TTB Should Allow, Not Mandate Nutritional Labels

Last month I penned an article for BigGovernment.com in which I asserted that some large alcohol producers were in favor of the nutritional label mandate that TTB, the federal Alcohol and Tobacco Tax and Trade Bureau, has been considering. As a follow-up, I interviewed Guy Smith, the executive vice president of Diageo, perhaps the leading producer of alcoholic drinks throughout the world (they make beverages such as Guinness, Smirnoff, Jose Cuervo, and many others) to get their perspective on the prospective mandate. The article, “Voluntary Nutritional Labeling on Alcohol Is the Best Recipe,” appeared on BigGovernment earlier this week.

While Diageo and other alcohol beverage manufacturers strongly support the idea of allowing nutritional data to appear on bottles, they currently support doing so on a voluntary basis. “Let the marketplace decide. If companies don’t think their consumers want labels then don’t have labels, but don’t prevent us from telling our consumers what’s in our products,” said Diageo Executive Vice President Guy Smith.

Smith explained to me that Diageo has actually been petitioning TTB for many years to allow them to have labels which include nutritional data about their drinks — but TTB has refused their requests.

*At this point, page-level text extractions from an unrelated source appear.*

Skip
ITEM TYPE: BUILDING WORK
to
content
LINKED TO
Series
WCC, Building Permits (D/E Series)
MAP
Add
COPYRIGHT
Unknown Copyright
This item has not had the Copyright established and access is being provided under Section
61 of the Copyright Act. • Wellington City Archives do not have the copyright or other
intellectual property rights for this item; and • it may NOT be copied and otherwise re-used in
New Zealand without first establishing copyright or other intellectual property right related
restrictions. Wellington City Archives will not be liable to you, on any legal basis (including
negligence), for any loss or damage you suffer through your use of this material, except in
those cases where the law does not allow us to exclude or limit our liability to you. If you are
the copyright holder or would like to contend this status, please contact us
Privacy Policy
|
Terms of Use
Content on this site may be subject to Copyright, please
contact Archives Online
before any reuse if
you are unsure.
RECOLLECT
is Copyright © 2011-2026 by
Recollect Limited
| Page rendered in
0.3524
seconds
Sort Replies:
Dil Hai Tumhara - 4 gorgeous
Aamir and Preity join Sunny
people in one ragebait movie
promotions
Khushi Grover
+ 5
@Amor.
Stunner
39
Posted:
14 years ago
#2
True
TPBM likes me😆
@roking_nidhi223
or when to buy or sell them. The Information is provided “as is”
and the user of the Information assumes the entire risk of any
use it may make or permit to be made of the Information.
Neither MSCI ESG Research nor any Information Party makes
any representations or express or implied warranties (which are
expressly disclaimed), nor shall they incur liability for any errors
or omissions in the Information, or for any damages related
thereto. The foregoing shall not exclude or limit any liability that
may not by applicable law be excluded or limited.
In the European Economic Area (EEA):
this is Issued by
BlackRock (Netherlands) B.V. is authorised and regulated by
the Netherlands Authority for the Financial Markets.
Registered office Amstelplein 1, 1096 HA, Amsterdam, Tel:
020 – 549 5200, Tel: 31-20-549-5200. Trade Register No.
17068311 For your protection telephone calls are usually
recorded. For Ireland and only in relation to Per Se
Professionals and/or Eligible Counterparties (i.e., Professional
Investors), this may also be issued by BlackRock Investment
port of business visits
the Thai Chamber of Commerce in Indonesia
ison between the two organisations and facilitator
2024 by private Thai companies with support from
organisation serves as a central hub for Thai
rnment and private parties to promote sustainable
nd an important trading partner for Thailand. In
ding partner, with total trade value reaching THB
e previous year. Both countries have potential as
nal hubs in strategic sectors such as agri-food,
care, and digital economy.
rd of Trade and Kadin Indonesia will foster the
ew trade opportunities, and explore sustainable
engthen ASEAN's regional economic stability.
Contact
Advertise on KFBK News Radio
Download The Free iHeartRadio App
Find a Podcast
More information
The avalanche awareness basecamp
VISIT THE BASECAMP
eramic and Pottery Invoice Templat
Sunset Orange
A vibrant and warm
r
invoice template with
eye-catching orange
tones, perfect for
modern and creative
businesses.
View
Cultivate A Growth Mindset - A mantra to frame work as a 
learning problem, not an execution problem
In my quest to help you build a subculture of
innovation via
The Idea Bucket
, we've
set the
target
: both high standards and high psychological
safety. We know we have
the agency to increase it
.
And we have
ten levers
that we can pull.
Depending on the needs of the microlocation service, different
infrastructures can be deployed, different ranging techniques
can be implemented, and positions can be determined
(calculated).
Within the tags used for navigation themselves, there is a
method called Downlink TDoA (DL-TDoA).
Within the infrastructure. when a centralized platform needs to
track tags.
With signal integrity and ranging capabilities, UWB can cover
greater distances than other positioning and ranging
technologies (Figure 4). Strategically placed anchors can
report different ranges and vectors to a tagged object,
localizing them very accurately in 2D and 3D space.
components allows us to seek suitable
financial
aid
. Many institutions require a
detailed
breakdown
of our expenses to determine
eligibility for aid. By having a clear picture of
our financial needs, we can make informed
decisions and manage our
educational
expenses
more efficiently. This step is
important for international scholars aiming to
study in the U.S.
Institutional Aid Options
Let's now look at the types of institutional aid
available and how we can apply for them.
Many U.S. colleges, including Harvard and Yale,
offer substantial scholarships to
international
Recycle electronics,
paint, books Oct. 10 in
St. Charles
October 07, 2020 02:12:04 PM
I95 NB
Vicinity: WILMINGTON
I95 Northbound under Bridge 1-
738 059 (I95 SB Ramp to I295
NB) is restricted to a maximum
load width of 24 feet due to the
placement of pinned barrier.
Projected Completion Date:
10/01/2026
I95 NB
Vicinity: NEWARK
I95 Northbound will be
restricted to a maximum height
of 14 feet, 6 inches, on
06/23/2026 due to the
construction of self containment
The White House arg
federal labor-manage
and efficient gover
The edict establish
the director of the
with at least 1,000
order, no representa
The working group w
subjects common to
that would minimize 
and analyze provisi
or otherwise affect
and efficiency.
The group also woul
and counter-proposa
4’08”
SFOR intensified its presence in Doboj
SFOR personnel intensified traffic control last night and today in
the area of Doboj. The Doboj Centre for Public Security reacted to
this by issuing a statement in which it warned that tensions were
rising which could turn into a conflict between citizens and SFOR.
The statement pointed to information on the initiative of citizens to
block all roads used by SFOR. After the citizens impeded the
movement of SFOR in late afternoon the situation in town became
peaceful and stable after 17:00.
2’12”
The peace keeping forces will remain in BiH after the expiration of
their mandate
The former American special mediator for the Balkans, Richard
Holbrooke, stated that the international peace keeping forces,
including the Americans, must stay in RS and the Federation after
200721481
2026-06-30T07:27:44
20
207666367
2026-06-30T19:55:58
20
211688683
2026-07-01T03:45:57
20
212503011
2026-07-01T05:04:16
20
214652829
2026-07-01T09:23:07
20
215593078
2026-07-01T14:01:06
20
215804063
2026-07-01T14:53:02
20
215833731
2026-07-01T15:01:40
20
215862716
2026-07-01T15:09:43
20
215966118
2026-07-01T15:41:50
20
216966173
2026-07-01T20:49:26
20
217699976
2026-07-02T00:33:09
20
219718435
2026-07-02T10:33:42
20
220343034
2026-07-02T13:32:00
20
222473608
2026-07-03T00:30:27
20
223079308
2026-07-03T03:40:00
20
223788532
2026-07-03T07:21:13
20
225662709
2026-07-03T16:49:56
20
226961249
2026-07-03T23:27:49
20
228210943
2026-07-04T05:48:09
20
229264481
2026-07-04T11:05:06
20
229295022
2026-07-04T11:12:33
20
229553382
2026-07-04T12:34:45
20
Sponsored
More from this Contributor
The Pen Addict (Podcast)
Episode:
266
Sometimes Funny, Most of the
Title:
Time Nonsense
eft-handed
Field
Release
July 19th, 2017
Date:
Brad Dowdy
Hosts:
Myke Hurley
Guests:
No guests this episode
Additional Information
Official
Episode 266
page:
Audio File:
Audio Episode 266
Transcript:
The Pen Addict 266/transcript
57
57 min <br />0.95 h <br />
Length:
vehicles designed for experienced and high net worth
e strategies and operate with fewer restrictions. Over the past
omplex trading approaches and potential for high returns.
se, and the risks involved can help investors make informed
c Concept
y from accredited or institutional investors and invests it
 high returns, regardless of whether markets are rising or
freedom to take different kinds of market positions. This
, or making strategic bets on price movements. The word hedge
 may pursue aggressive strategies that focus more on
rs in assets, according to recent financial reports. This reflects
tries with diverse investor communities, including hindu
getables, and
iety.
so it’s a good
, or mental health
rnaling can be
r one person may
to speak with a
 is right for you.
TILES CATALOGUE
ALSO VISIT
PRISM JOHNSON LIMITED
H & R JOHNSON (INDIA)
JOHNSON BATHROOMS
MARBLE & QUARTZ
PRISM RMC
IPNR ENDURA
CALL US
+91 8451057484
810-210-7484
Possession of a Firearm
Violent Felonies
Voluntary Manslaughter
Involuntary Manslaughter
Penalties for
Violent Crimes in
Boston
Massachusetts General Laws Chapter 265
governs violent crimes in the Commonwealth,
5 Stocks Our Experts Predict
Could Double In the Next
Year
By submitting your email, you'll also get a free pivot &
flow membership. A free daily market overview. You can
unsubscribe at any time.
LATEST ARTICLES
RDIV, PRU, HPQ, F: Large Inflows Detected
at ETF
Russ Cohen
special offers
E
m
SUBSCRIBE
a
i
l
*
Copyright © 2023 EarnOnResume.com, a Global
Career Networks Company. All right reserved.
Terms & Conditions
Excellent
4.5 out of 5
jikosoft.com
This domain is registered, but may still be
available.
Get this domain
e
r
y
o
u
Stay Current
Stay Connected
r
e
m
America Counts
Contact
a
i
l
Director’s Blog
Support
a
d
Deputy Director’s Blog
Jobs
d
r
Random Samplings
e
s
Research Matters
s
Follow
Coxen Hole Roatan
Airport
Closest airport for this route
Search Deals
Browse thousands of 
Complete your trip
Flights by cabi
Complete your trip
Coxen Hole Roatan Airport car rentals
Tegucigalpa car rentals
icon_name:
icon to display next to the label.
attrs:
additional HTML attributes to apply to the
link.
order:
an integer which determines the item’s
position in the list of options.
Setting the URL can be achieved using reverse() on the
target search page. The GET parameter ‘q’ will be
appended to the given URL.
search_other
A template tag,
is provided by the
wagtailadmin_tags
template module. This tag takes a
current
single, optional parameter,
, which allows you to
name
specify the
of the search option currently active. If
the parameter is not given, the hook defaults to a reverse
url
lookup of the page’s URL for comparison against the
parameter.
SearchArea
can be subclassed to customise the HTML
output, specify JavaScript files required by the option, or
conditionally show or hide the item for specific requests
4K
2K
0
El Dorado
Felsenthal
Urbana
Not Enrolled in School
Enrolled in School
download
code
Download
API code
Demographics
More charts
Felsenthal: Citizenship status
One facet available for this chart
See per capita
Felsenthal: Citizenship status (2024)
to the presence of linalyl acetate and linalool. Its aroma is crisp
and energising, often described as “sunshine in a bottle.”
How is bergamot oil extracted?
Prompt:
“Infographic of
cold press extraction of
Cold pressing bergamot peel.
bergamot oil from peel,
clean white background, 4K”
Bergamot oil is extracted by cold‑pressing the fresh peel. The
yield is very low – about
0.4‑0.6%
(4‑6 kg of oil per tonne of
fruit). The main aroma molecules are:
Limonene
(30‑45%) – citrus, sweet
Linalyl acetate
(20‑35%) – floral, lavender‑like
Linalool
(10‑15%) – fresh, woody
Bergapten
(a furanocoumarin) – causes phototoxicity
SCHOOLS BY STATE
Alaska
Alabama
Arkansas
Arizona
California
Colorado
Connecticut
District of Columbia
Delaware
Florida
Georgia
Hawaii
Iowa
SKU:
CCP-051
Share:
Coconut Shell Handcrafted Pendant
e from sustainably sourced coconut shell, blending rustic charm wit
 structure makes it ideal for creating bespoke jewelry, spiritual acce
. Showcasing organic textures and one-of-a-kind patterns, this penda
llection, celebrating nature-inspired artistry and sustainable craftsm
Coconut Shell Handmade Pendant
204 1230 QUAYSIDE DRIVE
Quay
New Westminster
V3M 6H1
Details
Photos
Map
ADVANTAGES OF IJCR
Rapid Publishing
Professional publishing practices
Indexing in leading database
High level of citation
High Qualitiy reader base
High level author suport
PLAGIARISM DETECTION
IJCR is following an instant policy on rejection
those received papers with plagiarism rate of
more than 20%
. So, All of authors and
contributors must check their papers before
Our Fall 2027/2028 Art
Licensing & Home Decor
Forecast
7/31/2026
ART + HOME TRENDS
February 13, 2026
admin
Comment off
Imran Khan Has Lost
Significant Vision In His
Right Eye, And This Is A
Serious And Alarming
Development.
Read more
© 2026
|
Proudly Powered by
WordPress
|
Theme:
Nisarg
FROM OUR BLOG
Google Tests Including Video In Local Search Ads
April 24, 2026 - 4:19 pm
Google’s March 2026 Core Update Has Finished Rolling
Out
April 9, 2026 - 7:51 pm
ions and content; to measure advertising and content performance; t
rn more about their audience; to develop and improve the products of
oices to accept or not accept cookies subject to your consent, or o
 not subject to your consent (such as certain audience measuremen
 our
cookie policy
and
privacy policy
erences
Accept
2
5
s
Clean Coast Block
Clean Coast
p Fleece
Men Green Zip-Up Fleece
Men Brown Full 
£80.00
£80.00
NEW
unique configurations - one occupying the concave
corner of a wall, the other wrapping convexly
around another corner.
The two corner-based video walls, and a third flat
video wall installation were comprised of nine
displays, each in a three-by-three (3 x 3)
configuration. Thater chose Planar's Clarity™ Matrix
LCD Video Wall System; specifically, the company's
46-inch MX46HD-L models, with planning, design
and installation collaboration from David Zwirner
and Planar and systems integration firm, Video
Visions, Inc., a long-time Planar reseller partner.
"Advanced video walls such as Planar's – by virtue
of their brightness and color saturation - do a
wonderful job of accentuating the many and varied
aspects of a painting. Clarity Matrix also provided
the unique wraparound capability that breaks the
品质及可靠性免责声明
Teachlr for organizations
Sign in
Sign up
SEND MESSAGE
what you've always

In last month’s article, I noted how detrimental a mandatory labeling requirement would be for small beer brewers and the consumers who like the variety they offer. Because craft breweries produce fewer barrels and more varieties of beer, testing and labeling their many different beers could be cost-prohibitive, resulting in companies reducing the number of beers they make, reducing the states to which they distribute, or getting out of the brewing business entirely. According to the Brewers Association, a trade group representing small brewers, the estimated annual cost for compliance with a mandatory labeling requirement would be could be as high as $18,000 for brewers producing less than 1,000 barrels a year and more than $350,000 for brewers making more than 100,000 barrels a year.

The way I see it, TTB ought to get out of the way of the labeling process for all producers of alcohol and let them decide what information they disclose. Such an environment would likely result in more disclosure and wider variety of “light” beers with fewer calories for the health-conscious consumer.